Actions to take:
a) For each statement, say yes or no on whether it agrees with the forum thread, and quote the words that decide it. (i) wittdog got fresh corn at the farmers market. (ii) Bill The Grill Guy says it is too cold to cook outside in VA. (iii) wittdog put some Jack's Gold on the PP.
b) Answer these questions from the forum thread:
(i) Which poster asked "what time we eatin?"
(ii) What did Cliff H. ask for in his second post?
(iii) Which poster wrote "I'm on my way!!"?

Supplied text:

========

# Just a little something



## wittdog (Jul 29, 2006)

Just a little something to go with the leftover PP from the other day…We were at the farmers market and picked up some fresh corn and Jap…There’s always room for ABT’s.


----------



## SteerCrazy (Jul 29, 2006)

everything lookin nice and fresh there dog  =P~ what time we eatin?


----------



## BigGQ (Jul 29, 2006)

Starting off real nice!


----------



## Bill The Grill Guy (Jul 29, 2006)

Great looking grub there Wittdog.  Too hot to be outside cooking here in VA.  Nice to see someone cooking.


----------



## Puff1 (Jul 29, 2006)

Dog treats :!: 
Lookin' good bro' :!:


----------



## Cliff H. (Jul 29, 2006)

Looks great wittdog as always.


----------



## Guest (Jul 29, 2006)

I'm on my way!!..........


----------



## wittdog (Jul 29, 2006)

Dinner is done….nothing like fresh picked veggies to kick it up a notch..put a little of Jack's Gold on the PP....


----------



## cleglue (Jul 29, 2006)

Witdog...Boy it all looks very good!


----------



## Cliff H. (Jul 29, 2006)

Looks dang good.  Can you get a closeup


----------



## LarryWolfe (Jul 29, 2006)

========

Records drawn from a dataset
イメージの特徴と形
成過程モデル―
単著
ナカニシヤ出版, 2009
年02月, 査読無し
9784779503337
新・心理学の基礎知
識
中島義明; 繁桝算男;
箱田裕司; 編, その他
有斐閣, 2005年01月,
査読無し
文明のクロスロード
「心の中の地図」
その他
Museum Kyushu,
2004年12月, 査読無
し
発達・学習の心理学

========

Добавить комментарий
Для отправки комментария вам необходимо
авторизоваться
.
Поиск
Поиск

========

List of answers:
a)
(i) Yes: "We were at the farmers market and picked up some fresh corn"
(ii) No: "Too hot to be outside cooking here in VA."
(iii) Yes: "put a little of Jack's Gold on the PP"

b)
(i) SteerCrazy
(ii) A closeup
(iii) Guest